If an entry contains a picture, leave the picture out and reproduce everything else in the records below exactly.

□ □ □ □

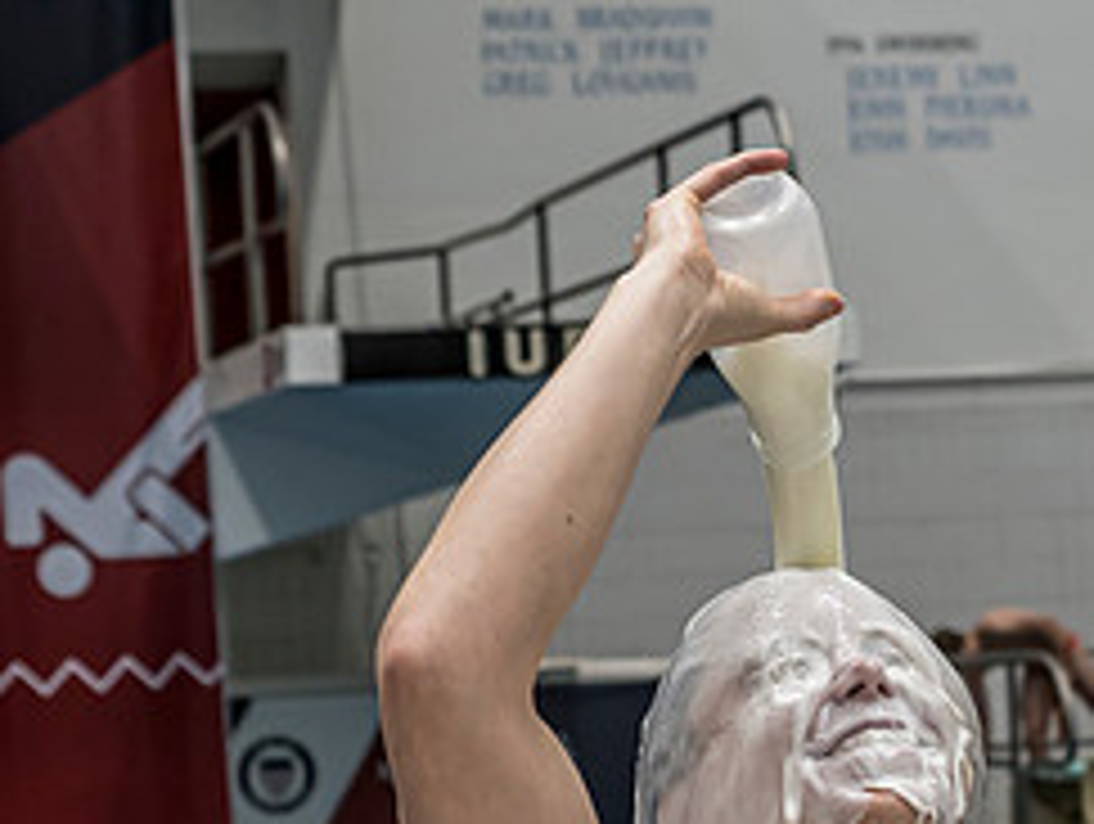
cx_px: 828
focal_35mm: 143
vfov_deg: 10.3
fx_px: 4526
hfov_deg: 13.7
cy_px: 871
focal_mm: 30
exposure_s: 1/125
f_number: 4
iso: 800
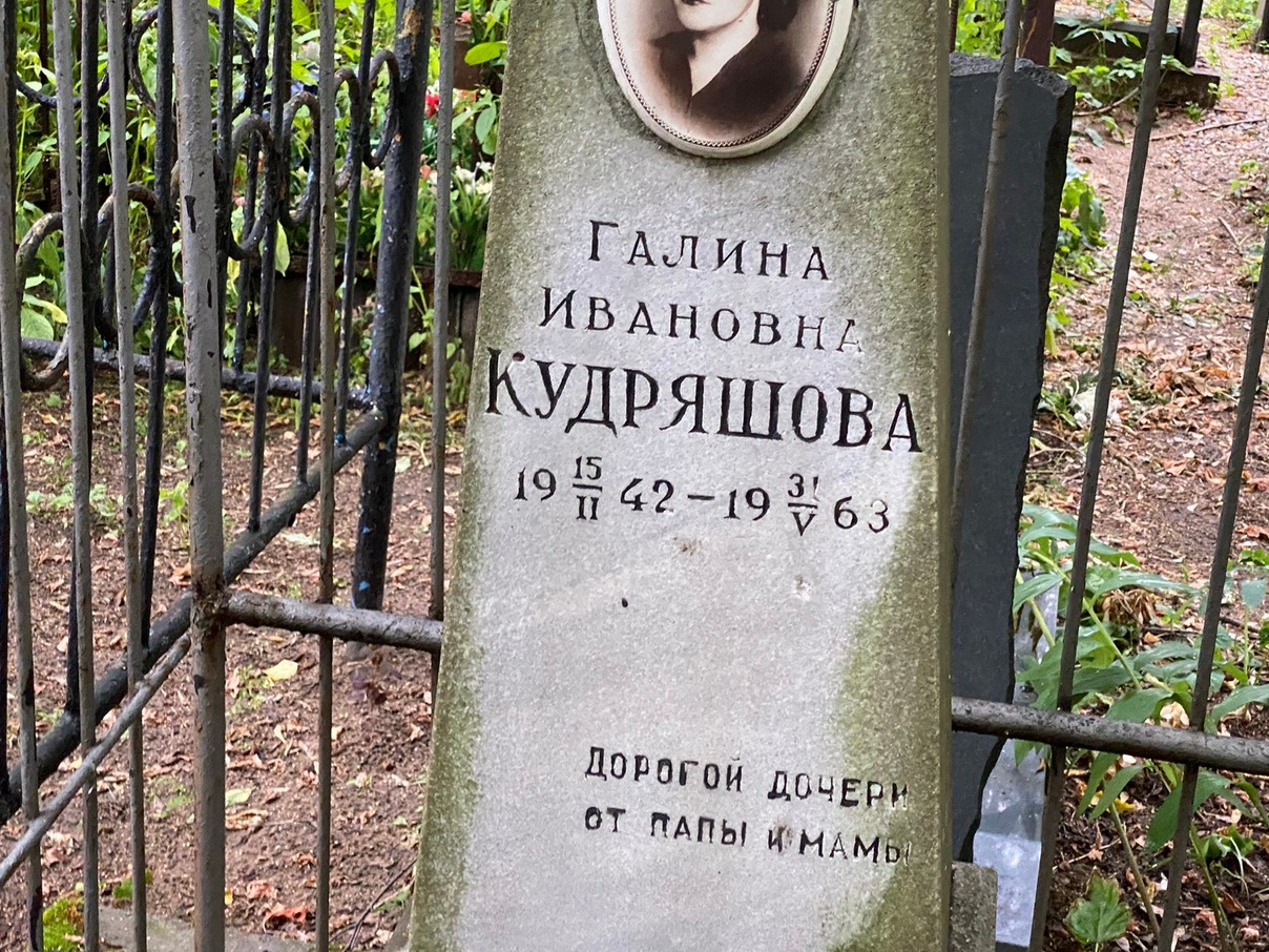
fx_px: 2273
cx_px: 663
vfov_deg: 23.6
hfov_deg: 31.2
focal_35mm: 62
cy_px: 401
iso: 500
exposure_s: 1/60
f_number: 2
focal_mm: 6
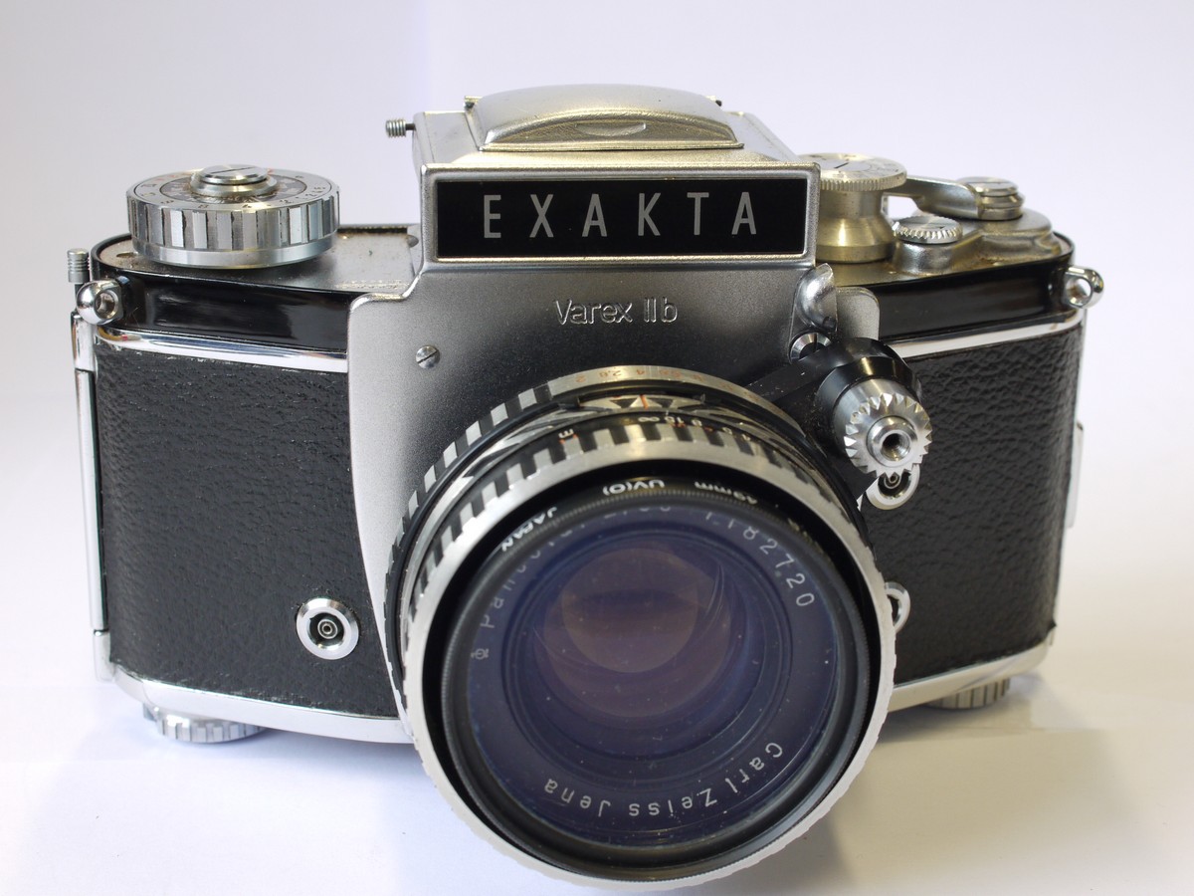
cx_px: 597
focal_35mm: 60
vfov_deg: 24.4
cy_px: 448
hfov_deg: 32.2
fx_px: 2070
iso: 400
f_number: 8
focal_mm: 30
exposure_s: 1/30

□ □ □ □

Written response:
cx_px: 828
focal_35mm: 143
vfov_deg: 10.3
fx_px: 4526
hfov_deg: 13.7
cy_px: 871
focal_mm: 30
exposure_s: 1/125
f_number: 4
iso: 800
fx_px: 2273
cx_px: 663
vfov_deg: 23.6
hfov_deg: 31.2
focal_35mm: 62
cy_px: 401
iso: 500
exposure_s: 1/60
f_number: 2
focal_mm: 6
cx_px: 597
focal_35mm: 60
vfov_deg: 24.4
cy_px: 448
hfov_deg: 32.2
fx_px: 2070
iso: 400
f_number: 8
focal_mm: 30
exposure_s: 1/30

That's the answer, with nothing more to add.